▶ [WHAT TO DO]
Every line of the entries with the word "functionality" in it should be shown.

▶ [SUPPLIED MATERIAL]
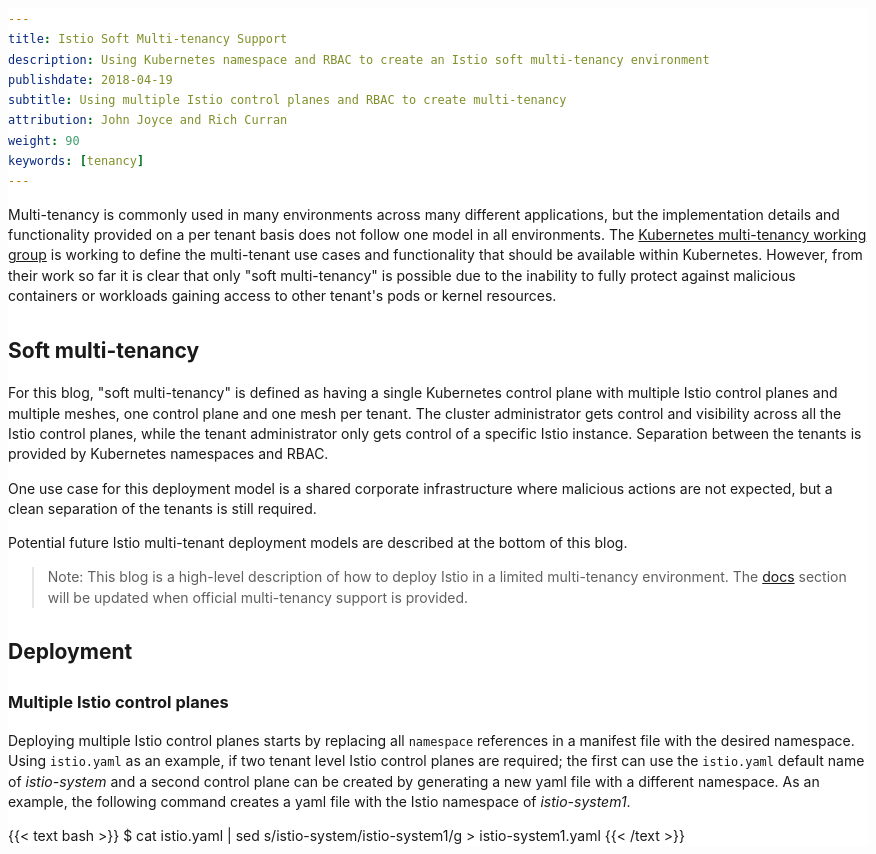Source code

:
 ```yaml
---
title: Istio Soft Multi-tenancy Support
description: Using Kubernetes namespace and RBAC to create an Istio soft multi-tenancy environment
publishdate: 2018-04-19
subtitle: Using multiple Istio control planes and RBAC to create multi-tenancy
attribution: John Joyce and Rich Curran
weight: 90
keywords: [tenancy]
---
```


Multi-tenancy is commonly used in many environments across many different applications,
but the implementation details and functionality provided on a per tenant basis does not
follow one model in all environments.  The [Kubernetes multi-tenancy working group](
https://github.com/kubernetes/community/blob/master/wg-multitenancy/README.md)
is working to define the multi-tenant use cases and functionality that should be available
within Kubernetes. However, from their work so far it is clear that only "soft multi-tenancy"
is possible due to the inability to fully protect against malicious containers or workloads
gaining access to other tenant's pods or kernel resources.

## Soft multi-tenancy

For this blog, "soft multi-tenancy" is defined as having a single Kubernetes control plane
with multiple Istio control planes and multiple meshes, one control plane and one mesh
per tenant. The cluster administrator gets control and visibility across all the Istio
control planes, while the tenant administrator only gets control of a specific Istio
instance. Separation between the tenants is provided by Kubernetes namespaces and RBAC.

One use case for this deployment model is a shared corporate infrastructure where malicious
actions are not expected, but a clean separation of the tenants is still required.

Potential future Istio multi-tenant deployment models are described at the bottom of this
blog.

>Note: This blog is a high-level description of how to deploy Istio in a
limited multi-tenancy environment. The [docs](/docs/) section will be updated
when official multi-tenancy support is provided.

## Deployment

### Multiple Istio control planes

Deploying multiple Istio control planes starts by replacing all `namespace` references
in a manifest file with the desired namespace. Using `istio.yaml` as an example, if two tenant
level Istio control planes are required; the first can use the `istio.yaml` default name of
*istio-system* and a second control plane can be created by generating a new yaml file with
a different namespace. As an example, the following command creates a yaml file with
the Istio namespace of *istio-system1*.

{{< text bash >}}
$ cat istio.yaml | sed s/istio-system/istio-system1/g > istio-system1.yaml
{{< /text >}}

▶ [ANSWER SPACE]
but the implementation details and functionality provided on a per tenant basis does not
is working to define the multi-tenant use cases and functionality that should be available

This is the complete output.